Work task 1:
Copy out, word for word, everything in the display shoot-out article below from "Google Nexus One versus" down to "All Rights Reserved.".
Work task 2:
Using the display shoot-out article below, decide whether each statement agrees with it. Answer yes or no for each, quoting the deciding words.
(a) Part III compares the displays on the Nexus One and the iPhone.
(b) Part IV deals with the Apple iPhone 3GS.
(c) DisplayMate Technologies produces the series on its own.
Work task 3:
Answer these questions from the display shoot-out article below.
(a) What position does Dr. Raymond M. Soneira hold?
(b) Who introduces each article on DisplayBlog?
(c) Which part of the series deals with the Google Nexus One?

Selected passage:
++++++++++

Google Nexus One versus Apple iPhone 3GS Display Shoot-Out
Dr. Raymond M. Soneira
President, DisplayMate Technologies Corporation
Copyright © 1990-2010 by DisplayMate
Technologies Corporation. All Rights Reserved.
This article, or any part
thereof, may not be copied, reproduced, mirrored, distributed or incorporated
into any other work without
the prior written permission of DisplayMate Technologies Corporation
Series Overview
This
is Part III of a comprehensive multi-part article series with in-depth
measurements and analysis for the OLED and LCD displays on the Google Nexus One, the Apple iPhone 3GS and the Motorola
Droid. It is produced as a
collaboration between DisplayBlog
and DisplayMate Technologies. We will
show you the good, the bad, and also the ugly unfinished rough edges and
problems lurking below the surface of each of these displays and display
technologies. Each article will be introduced and discussed on DisplayBlog
by Jin Kim, followed up with a detailed technical analysis and measurement data
on the DisplayMate website. Part I deals with
the Google Nexus One, Part II with the Apple iPhone 3GS, and Part III is a
detailed point-for-point Shoot-Out comparison between the displays on Nexus One
and the iPhone. Part
IV deals with the Motorola Droid and Part V is a
detailed point-for-point Shoot-Out comparison between the displays on the Nexus
One and the Motorola Droid.

++++++++++

Collected material:
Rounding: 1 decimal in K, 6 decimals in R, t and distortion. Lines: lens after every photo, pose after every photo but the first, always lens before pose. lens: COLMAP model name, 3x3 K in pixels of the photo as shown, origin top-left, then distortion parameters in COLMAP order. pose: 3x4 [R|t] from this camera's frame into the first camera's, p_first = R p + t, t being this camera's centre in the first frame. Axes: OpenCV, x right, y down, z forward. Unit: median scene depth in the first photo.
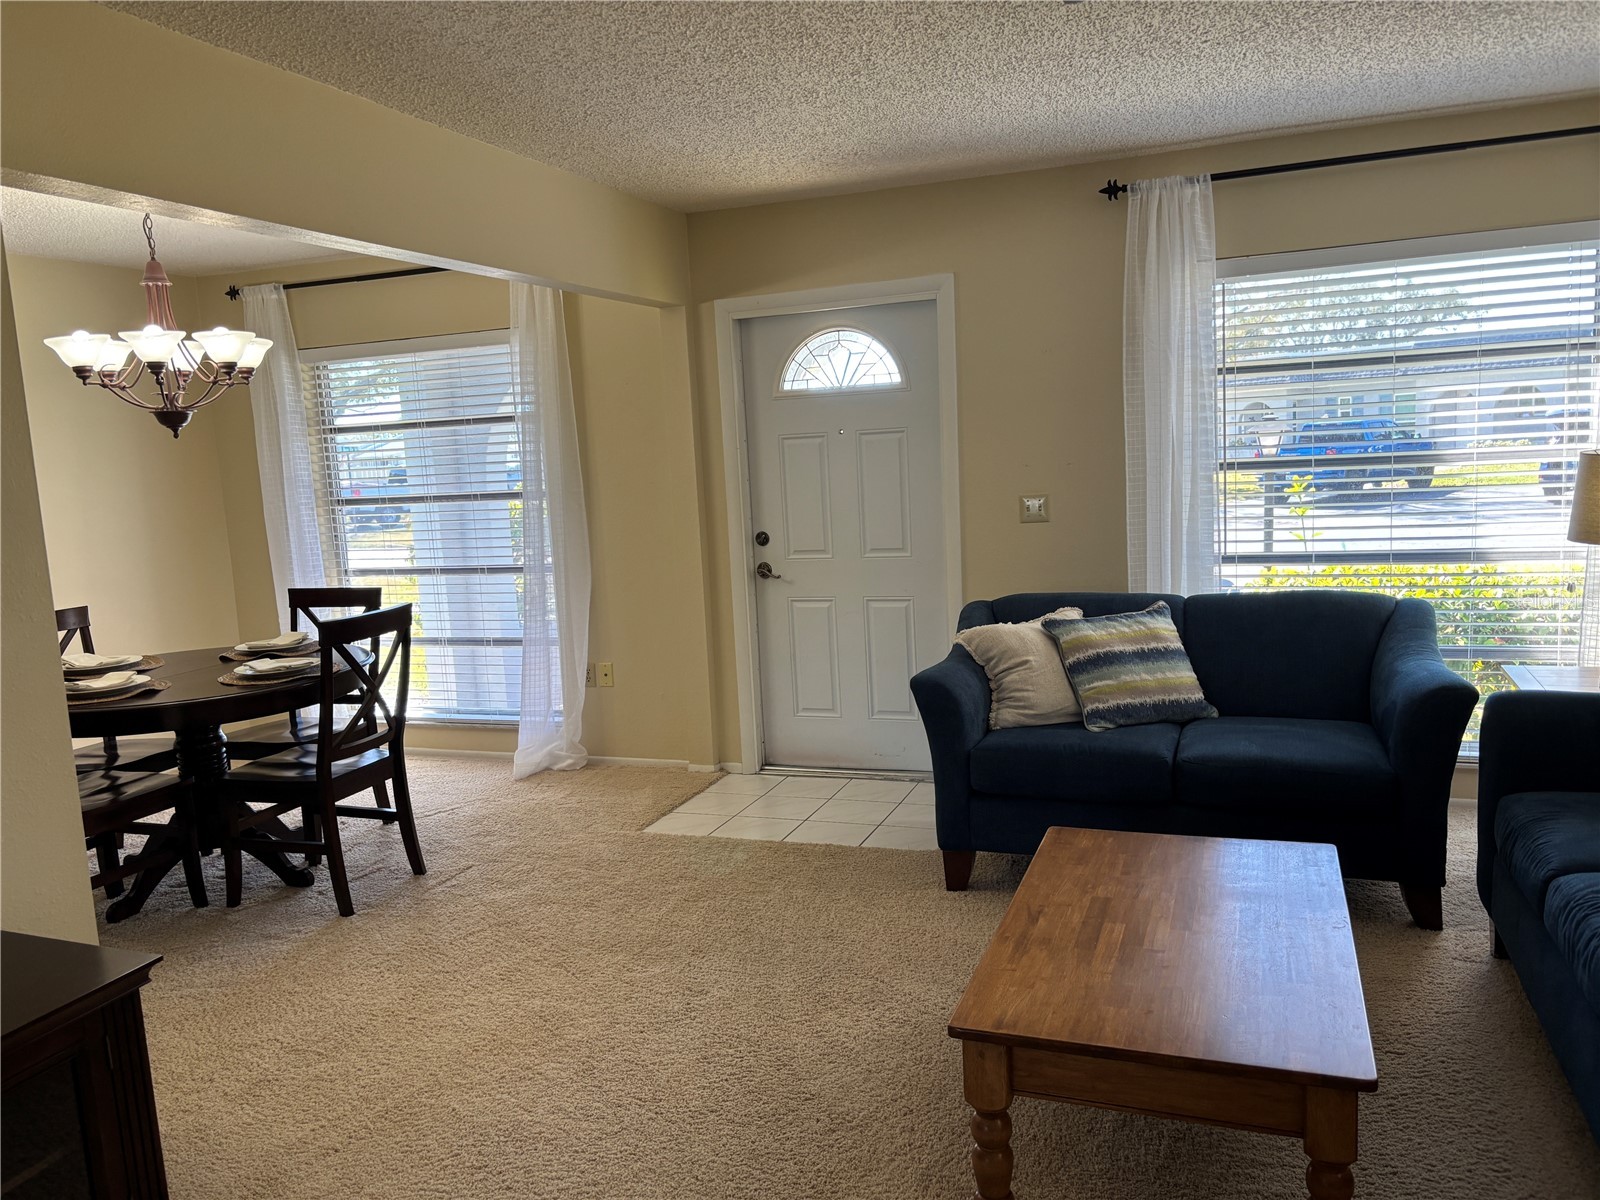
lens RADIAL K [[1206.8, 0, 800.0], [0, 1206.8, 600.0], [0, 0, 1]] dist [-0.004558, -0.014586]
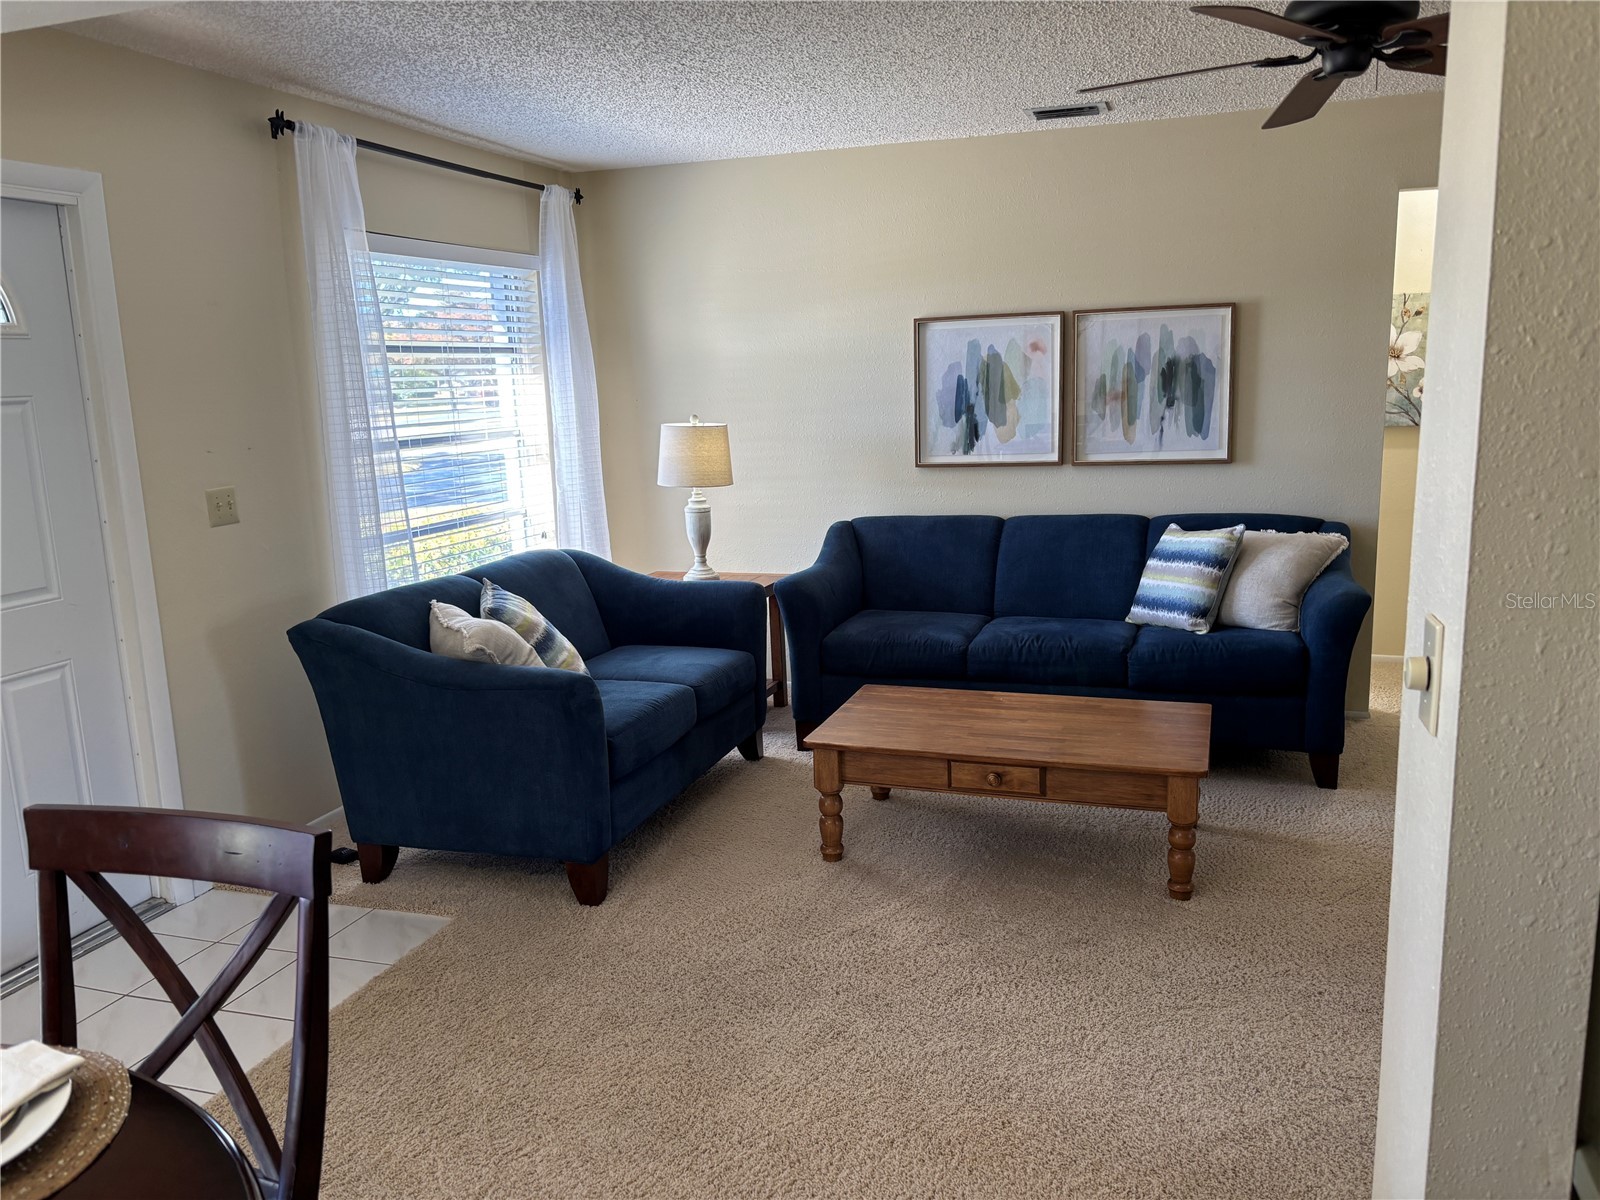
lens RADIAL K [[1206.8, 0, 800.0], [0, 1206.8, 600.0], [0, 0, 1]] dist [-0.004558, -0.014586]
pose [[-0.039013, -0.133664, 0.990259, -0.658126], [0.151491, 0.978767, 0.138081, -0.074555], [-0.987688, 0.155402, -0.017936, 0.724506]]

++++++++++

Task output 1:
Google Nexus One versus Apple iPhone 3GS Display Shoot-Out
Dr. Raymond M. Soneira
President, DisplayMate Technologies Corporation
Copyright © 1990-2010 by DisplayMate
Technologies Corporation. All Rights Reserved.

Task output 2:
(a) Yes: "Part III is a detailed point-for-point Shoot-Out comparison between the displays on Nexus One and the iPhone"
(b) No: "Part IV deals with the Motorola Droid"
(c) No: "It is produced as a collaboration between DisplayBlog and DisplayMate Technologies"

Task output 3:
(a) President, DisplayMate Technologies Corporation
(b) Jin Kim
(c) Part I